Task item: If you see a picture in the data below, omit it and copy the rest exactly.

Data segment:
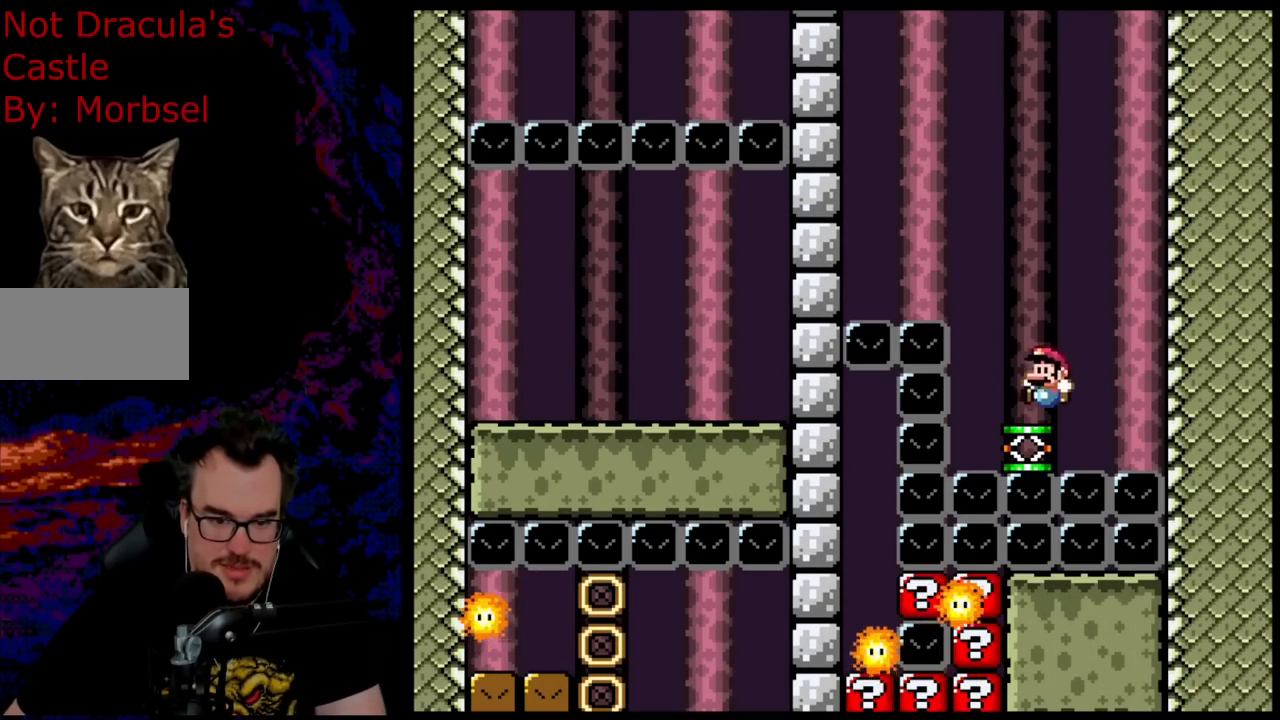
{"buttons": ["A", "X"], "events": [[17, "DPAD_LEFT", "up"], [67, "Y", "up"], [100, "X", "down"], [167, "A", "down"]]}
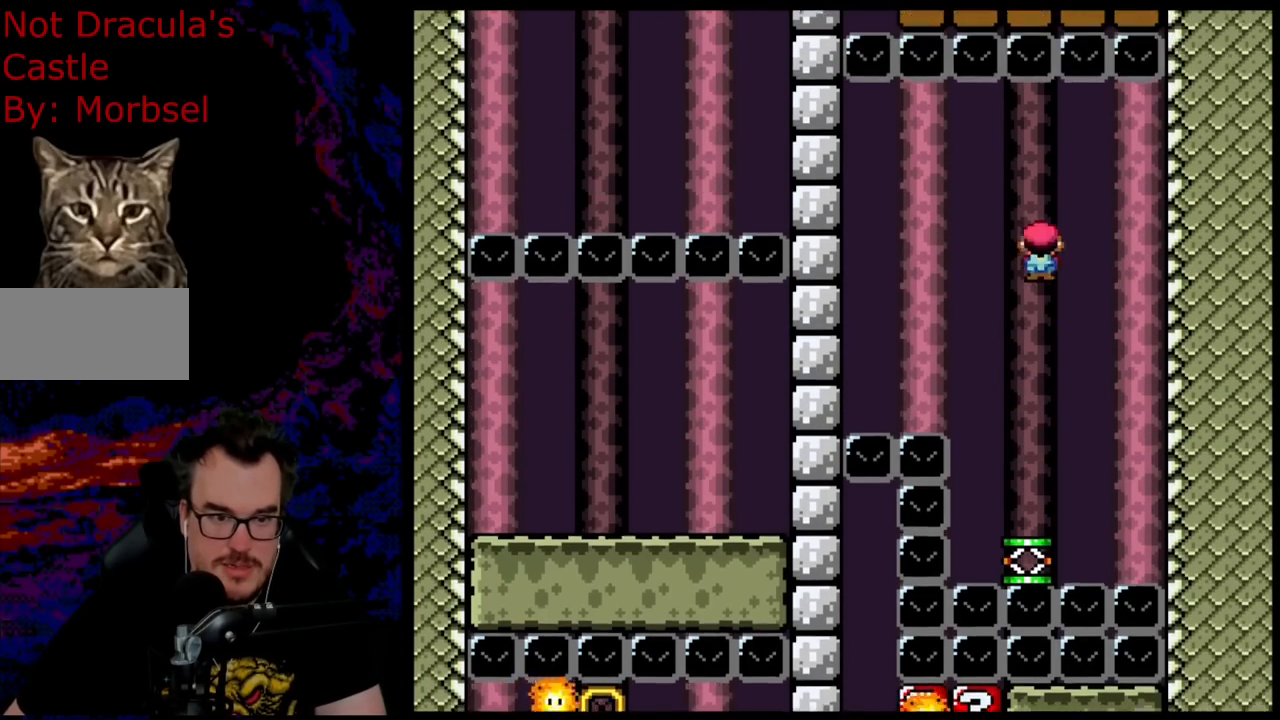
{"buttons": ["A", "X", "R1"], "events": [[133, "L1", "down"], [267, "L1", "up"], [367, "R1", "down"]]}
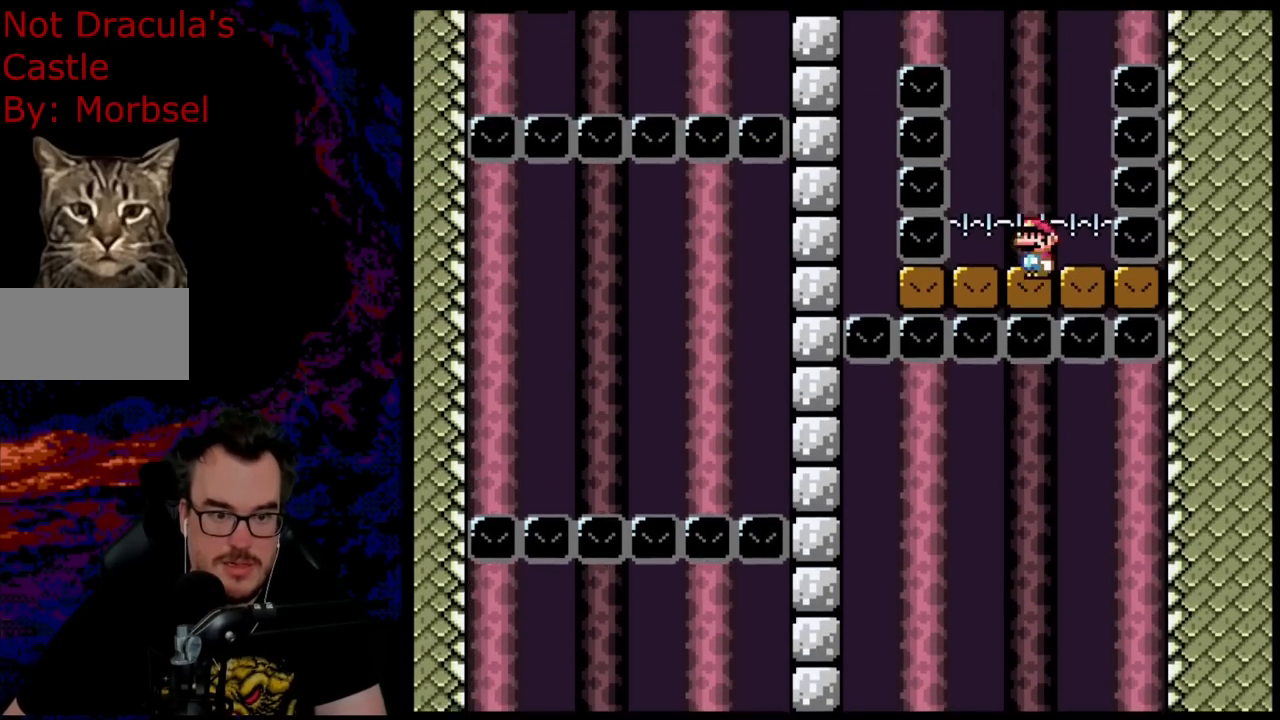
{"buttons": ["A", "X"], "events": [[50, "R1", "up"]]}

Worked solution:
{"buttons": ["A", "X"], "events": [[17, "DPAD_LEFT", "up"], [67, "Y", "up"], [100, "X", "down"], [167, "A", "down"]]}
{"buttons": ["A", "X", "R1"], "events": [[133, "L1", "down"], [267, "L1", "up"], [367, "R1", "down"]]}
{"buttons": ["A", "X"], "events": [[50, "R1", "up"]]}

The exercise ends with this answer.